This presentation is about a stone tablet that bears the 13th century city map of Suzhou, a city in Southeastern China founded in 525 BC. The year was 1229 AD when Lu Yen and his collaborators carefully sculpted the map onto a 6′-6″ x 4′-5″ stone that depicts the factual layout of Ping Jiang (the Sung name for Suzhou) in conventional Chinese manner combining architectural plans with simplified elevation images.
Incised on the map are mountains, lakes, the city area, rivers, government offices, streets, temples, pavilions, bridges, gardens, historic sites, commercial firms, residential buildings and memorial archways. Almost 360 bridges are clearly shown, upholding the city’s reputation as the Venice of the East.
Descriptions of the map will be presented and comparisons between this 1229 map and maps of Suzhou in subsequent dynasties/periods will be made. Also discussed in this presentation will be a number of historically significant events that took place in and around Suzhou as they impact China as a whole and beyond.
Emeritus professor Joseph Wang is a native of Suzhou, China, the topic of this presentation.
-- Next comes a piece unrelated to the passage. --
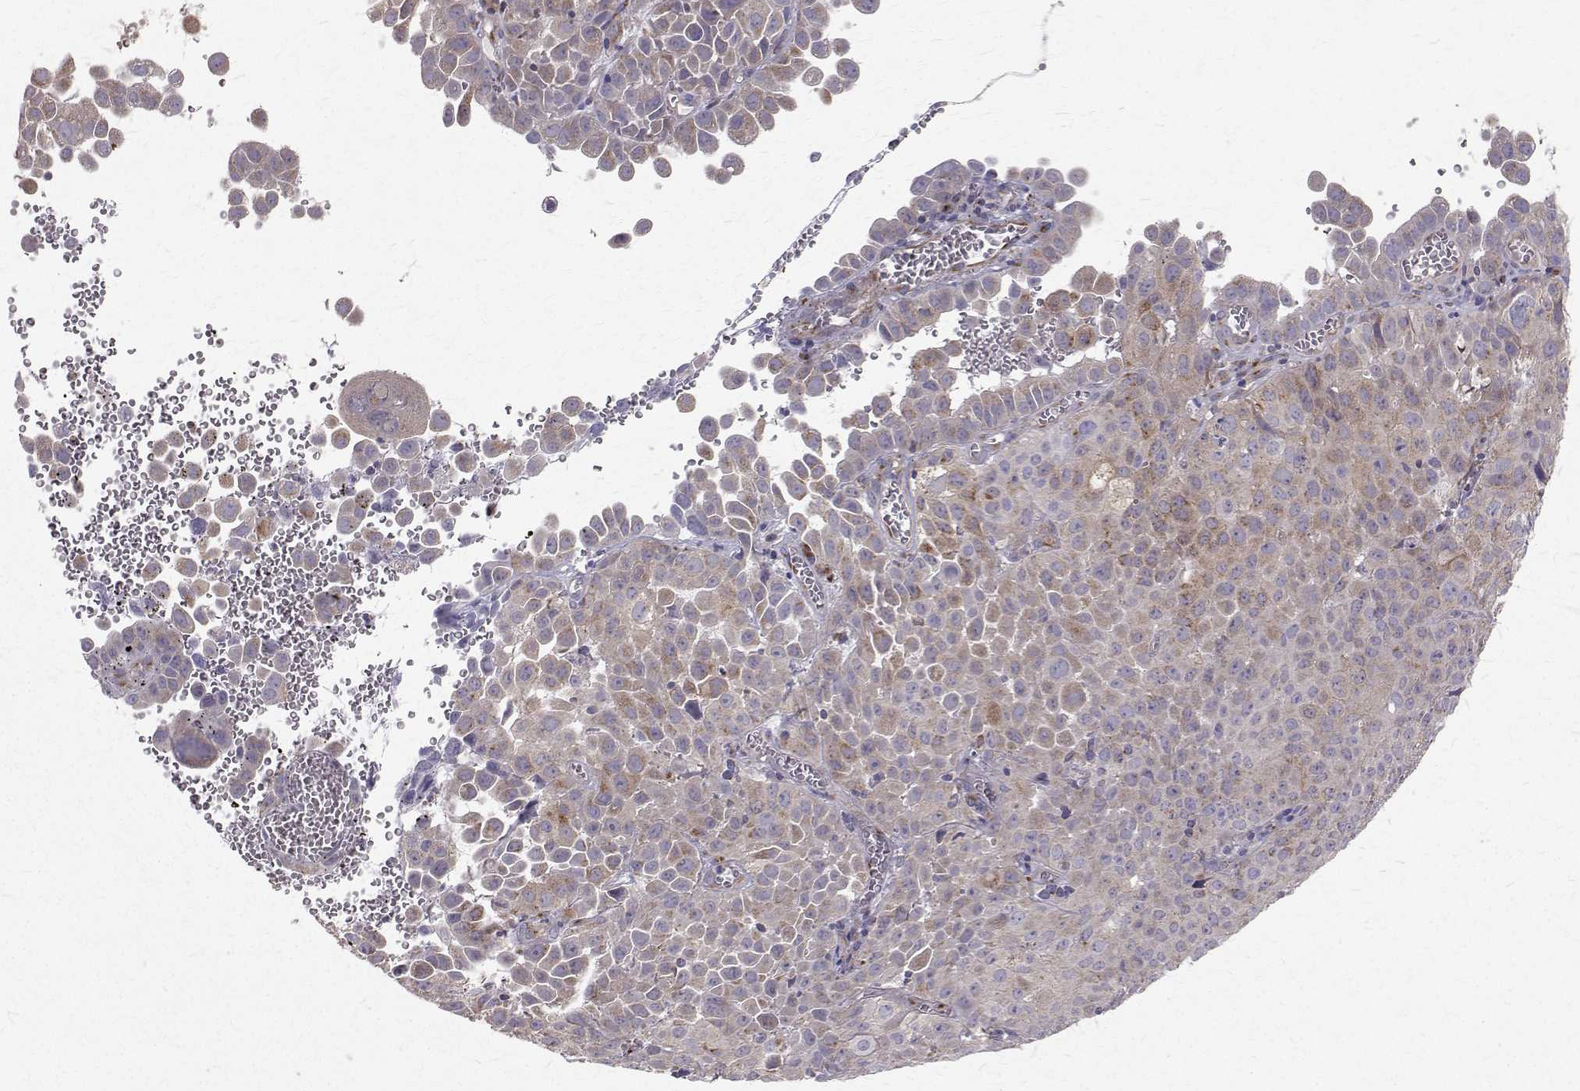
{"staining": {"intensity": "weak", "quantity": "<25%", "location": "cytoplasmic/membranous"}, "tissue": "cervical cancer", "cell_type": "Tumor cells", "image_type": "cancer", "snomed": [{"axis": "morphology", "description": "Squamous cell carcinoma, NOS"}, {"axis": "topography", "description": "Cervix"}], "caption": "Tumor cells show no significant protein positivity in cervical squamous cell carcinoma.", "gene": "ARFGAP1", "patient": {"sex": "female", "age": 55}}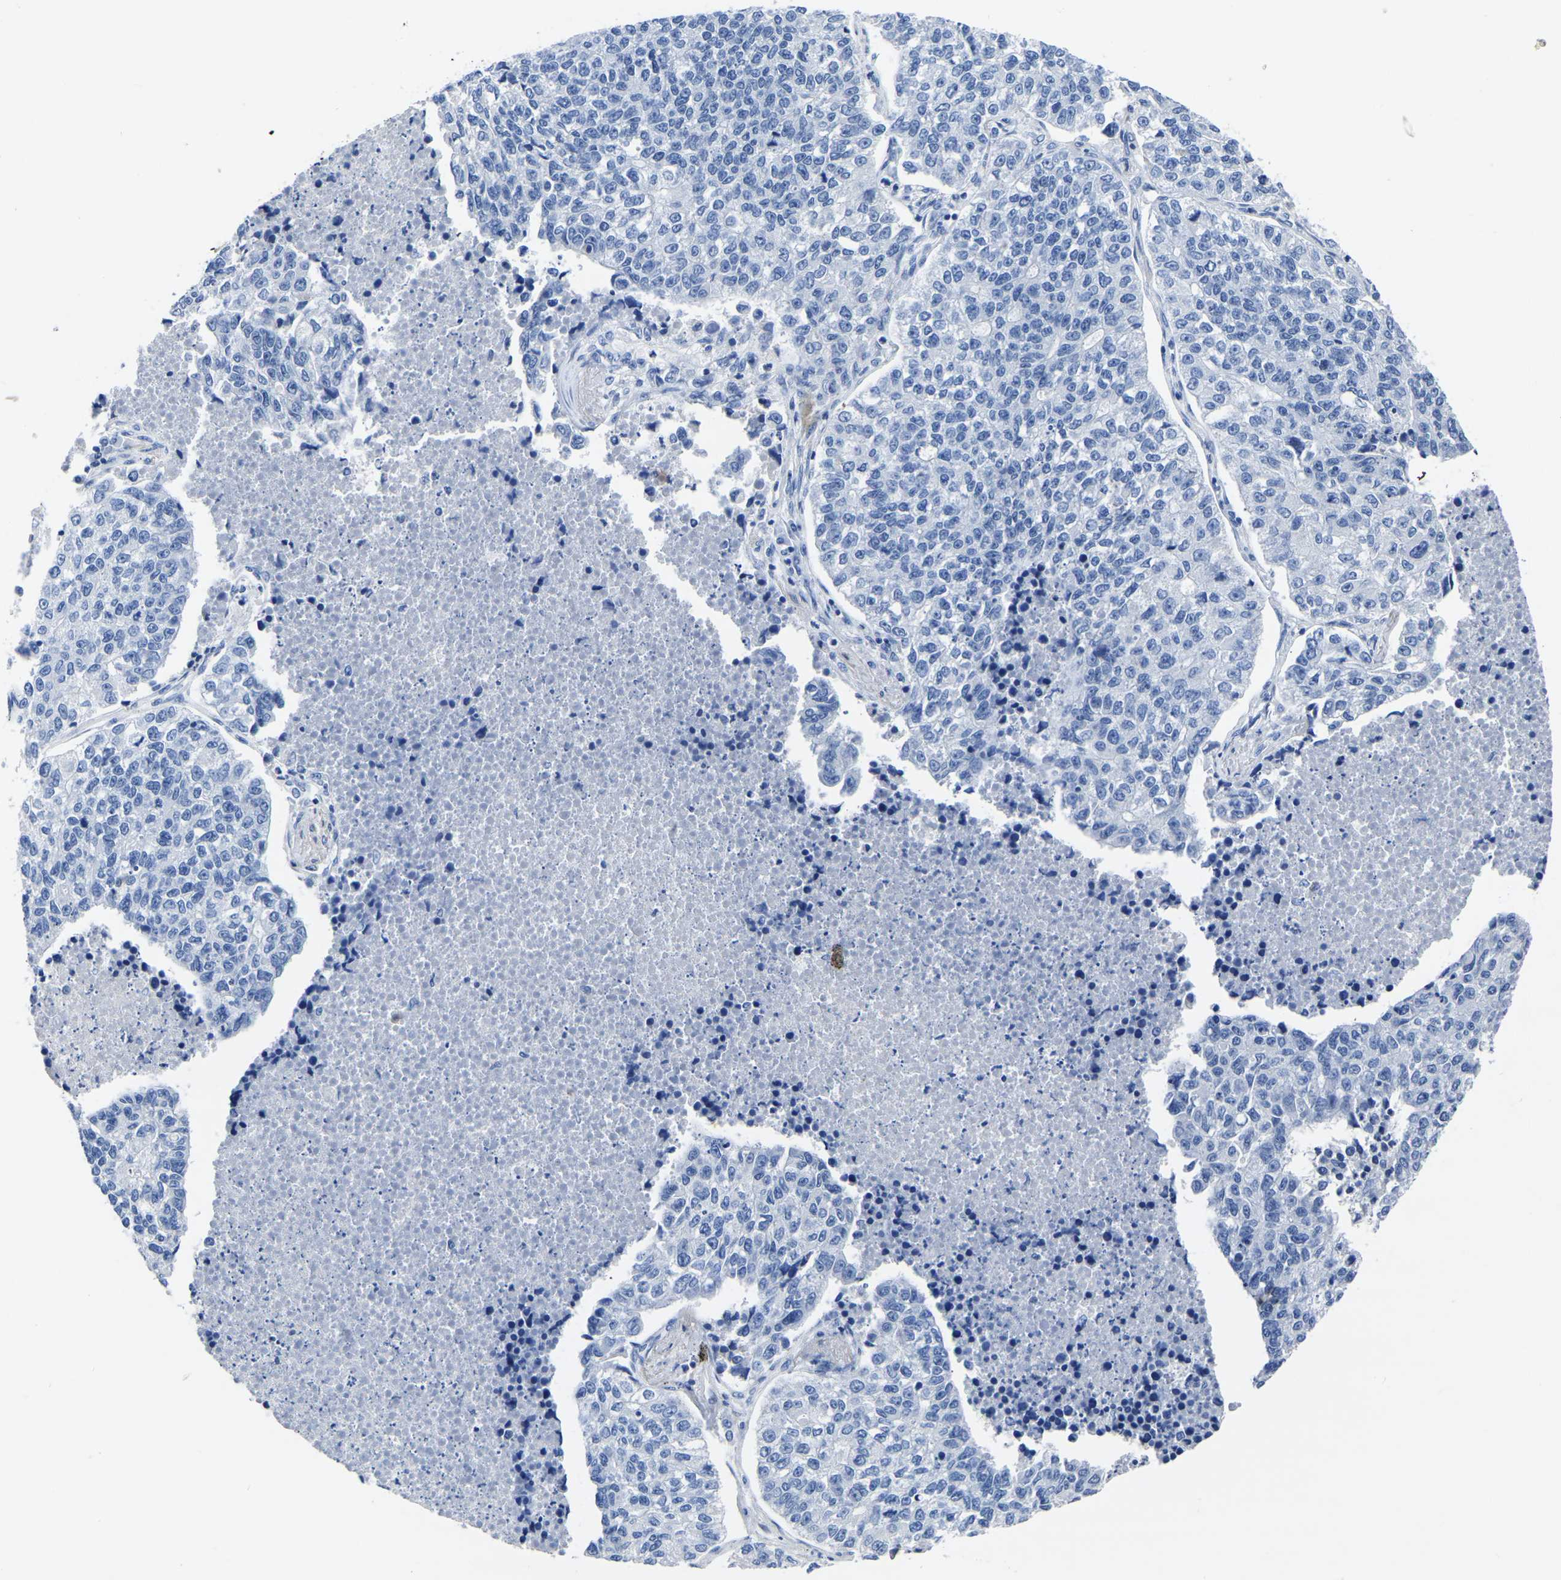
{"staining": {"intensity": "negative", "quantity": "none", "location": "none"}, "tissue": "lung cancer", "cell_type": "Tumor cells", "image_type": "cancer", "snomed": [{"axis": "morphology", "description": "Adenocarcinoma, NOS"}, {"axis": "topography", "description": "Lung"}], "caption": "Immunohistochemistry image of neoplastic tissue: human lung adenocarcinoma stained with DAB demonstrates no significant protein positivity in tumor cells.", "gene": "SLC45A3", "patient": {"sex": "male", "age": 49}}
A founding member of the College of Architecture and Urban Studies, he joined the faculty in 1965 along with the founding dean of the College, Charles Burchard. In his long term tenure at the school, he has worked with students of all levels of studies and served as “Secretary of Graduate Studies” in architecture (a historic title for Chairman) for a number of years. Educated in three continents, Joe is well-published with two books, five book chapters, and numerous papers to his credit.